## [Exercices proposés]
[1] Recopiez tout ce qui va de « Mais attention, il » jusqu'à « tellement de mise. » dans le texte sur l'éducation des enfants.
[2] D'après le texte sur l'éducation des enfants, qu'est-ce qui a été vu dans la maison des parents ?
[3] Poursuivez le texte sur l'éducation des enfants à partir de sa dernière phrase.

## [Texte à lire]
+ + + +

La clef est peut-être d’arriver à donner aux enfants l’envie intérieure de se protéger du mal environnant. Les enfants, comme le dit le Rav Chimchon Raphaël Hirsch, ne vont pas rester toujours sous notre tutelle. Il vont quitter la maison et il faut qu’ils aient des valeurs assez fortes pour vouloir eux-mêmes résister.

Comment leur donner cette force de résister ? 

C’est le travail de notre vie (sourire).

Mais je peux vous dire ce que j’ai vu dans la maison de mes parents, c’est la joie dans les Mitsvot. Et ça, je suis sûre que c’est en grande partie la clef. 

Il faut que les enfants se sentent bien à la maison, qu’ils soient heureux dans leur judaïsme, ne pas être dur avec eux.

Mais attention, il faut des limites. Et aujourd’hui, il y a une confusion. D’un côté, on essaye d’être bien avec son enfant, ami, parfois copain avec lui, mais on risque de perdre les limites. Les enfants ont besoin de parents fermes et forts qui savent ce qu’ils font, sans se sentir tenus à toujours expliquer pourquoi on ne permet pas certaines choses.

Encore un point : mon père aimait nous habituer depuis l'enfance à ressentir la satisfaction d'être plus fort que le Yétser Hara’ (mauvais penchant), capables de surmonter ses envies. Donner aux enfants le goût de lutter pour le bien est un grand atout pour la vie ! C'est d'autant plus précieux aujourd'hui, quand la facilité est tellement de mise.

La colère est-elle à abolir dans tous les cas ? Même lorsque l’enfant transgresse un interdit ?

Un jeune papa avait raconté qu’il ne se mettait en colère contre ses enfants que pour des « ’Avérot » (transgressions liées au respect de la Torah). Prenant conseil chez un Rav, ce dernier lui a expliqué que cette approche aussi est fausse. La colère est à abolir sous toutes ses formes.

Prenons l’exemple d’un petit enfant qui jette un livre de prières par terre. Si je cours pour ramasser le Sidour et que je l’embrasse, cela marquera bien plus que si je lui dis : “Pourquoi tu as fait ça ? Ramasse vite !”. Après cela, je mettrai le Sidour hors de sa portée, sans remarque.

Les enfants ne doivent pas sentir que l’on pense qu’ils sont « méchants ». Car ils ne sont pas « méchants ».

+ + + +

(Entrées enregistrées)
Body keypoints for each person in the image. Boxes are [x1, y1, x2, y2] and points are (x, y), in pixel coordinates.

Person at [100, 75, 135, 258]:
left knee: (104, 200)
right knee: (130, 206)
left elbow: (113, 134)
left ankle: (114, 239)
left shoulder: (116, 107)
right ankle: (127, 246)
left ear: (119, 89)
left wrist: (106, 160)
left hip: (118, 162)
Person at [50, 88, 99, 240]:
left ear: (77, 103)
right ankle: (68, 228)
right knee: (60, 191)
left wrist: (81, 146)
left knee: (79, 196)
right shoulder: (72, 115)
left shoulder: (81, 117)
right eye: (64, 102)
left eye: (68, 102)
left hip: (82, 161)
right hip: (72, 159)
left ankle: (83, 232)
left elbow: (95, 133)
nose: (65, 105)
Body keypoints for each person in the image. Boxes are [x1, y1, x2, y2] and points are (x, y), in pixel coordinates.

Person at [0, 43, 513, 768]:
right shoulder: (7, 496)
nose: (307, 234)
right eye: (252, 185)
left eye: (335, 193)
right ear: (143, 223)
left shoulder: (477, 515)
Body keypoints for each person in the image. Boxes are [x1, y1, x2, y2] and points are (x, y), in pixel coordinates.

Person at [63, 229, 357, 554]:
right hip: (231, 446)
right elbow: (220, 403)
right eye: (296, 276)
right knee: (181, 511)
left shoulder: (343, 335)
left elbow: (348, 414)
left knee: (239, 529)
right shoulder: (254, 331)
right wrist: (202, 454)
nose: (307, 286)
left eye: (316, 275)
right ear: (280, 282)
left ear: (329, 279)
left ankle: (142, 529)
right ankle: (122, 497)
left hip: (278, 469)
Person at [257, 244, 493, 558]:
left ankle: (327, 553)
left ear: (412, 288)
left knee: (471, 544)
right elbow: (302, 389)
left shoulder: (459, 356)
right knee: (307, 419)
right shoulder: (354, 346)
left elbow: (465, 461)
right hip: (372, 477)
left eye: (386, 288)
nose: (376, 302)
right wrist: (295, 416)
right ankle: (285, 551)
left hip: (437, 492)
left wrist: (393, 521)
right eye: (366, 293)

+ + + +

## [Réponses numérotées]
[1]
Mais attention, il faut des limites. Et aujourd’hui, il y a une confusion. D’un côté, on essaye d’être bien avec son enfant, ami, parfois copain avec lui, mais on risque de perdre les limites. Les enfants ont besoin de parents fermes et forts qui savent ce qu’ils font, sans se sentir tenus à toujours expliquer pourquoi on ne permet pas certaines choses.

Encore un point : mon père aimait nous habituer depuis l'enfance à ressentir la satisfaction d'être plus fort que le Yétser Hara’ (mauvais penchant), capables de surmonter ses envies. Donner aux enfants le goût de lutter pour le bien est un grand atout pour la vie ! C'est d'autant plus précieux aujourd'hui, quand la facilité est tellement de mise.

[2] La joie dans les Mitsvot.

[3]
Même sur l’insolence, la « ‘Houtspa » tellement courante en Israël : souvent, ce que nous percevons comme de la « ’Houtspa » est tout simplement leur façon de parler, qu’ils ont eux-mêmes entendu autour d’eux, mais l’intention n’est pas mauvaise.

On peut, on doit même, gentiment leur faire remarquer : ”On ne parle pas comme ça à Papa et Maman.”

De façon générale, il faut de la patience dans l’éducation. On ne voit pas les résultats tout de suite. Une fois qu’ils grandissent, on voit alors que les enfants ont incorporé les valeurs de la maison. 

Une autre clef ?

L’écoute. Indispensable.

Aujourd’hui, on peut être physiquement, techniquement avec notre enfant, et pourvoir à ses besoins vitaux, mais en fait, on est ailleurs, au téléphone avec une amie, avec sa sœur, même en train d’écouter un cours (!), la tête prise par autre chose. On pense qu’on s’en occupe, mais non, on n’est pas avec lui. Il ne viendra pas nous dire ses bobos, ces petites choses qui lui pèsent, qu’il a sur le cœur.

Il faut prendre le temps de l’écouter, qu’il sente qu’il est important pour nous, que ses sentiments et ses opinions nous intéressent.

Et la Téfila, bien sûr. Il faut prier pour nos enfants. Il n’y a pas de secrets, pas de recettes, mais il y a certainement de bonnes attitudes à avoir : bonne humeur, écoute et exemple personnel d’un comportement approprié. 

Rav Chajkin punissait ?

Oui, mais même la punition était « sous contrôle » et également donnée avec beaucoup d’amour.  

Si un de nous avait fait quelque chose de mal, Papa donnait la punition sans colère, en récitant le verset du roi Chlomo : “Celui qui retient son bâton, hait son enfant”.

Quelles sont les valeurs principales que vous avez prises de la maison de vos parents et que vous avez, à votre tour, transmises à vos enfants ?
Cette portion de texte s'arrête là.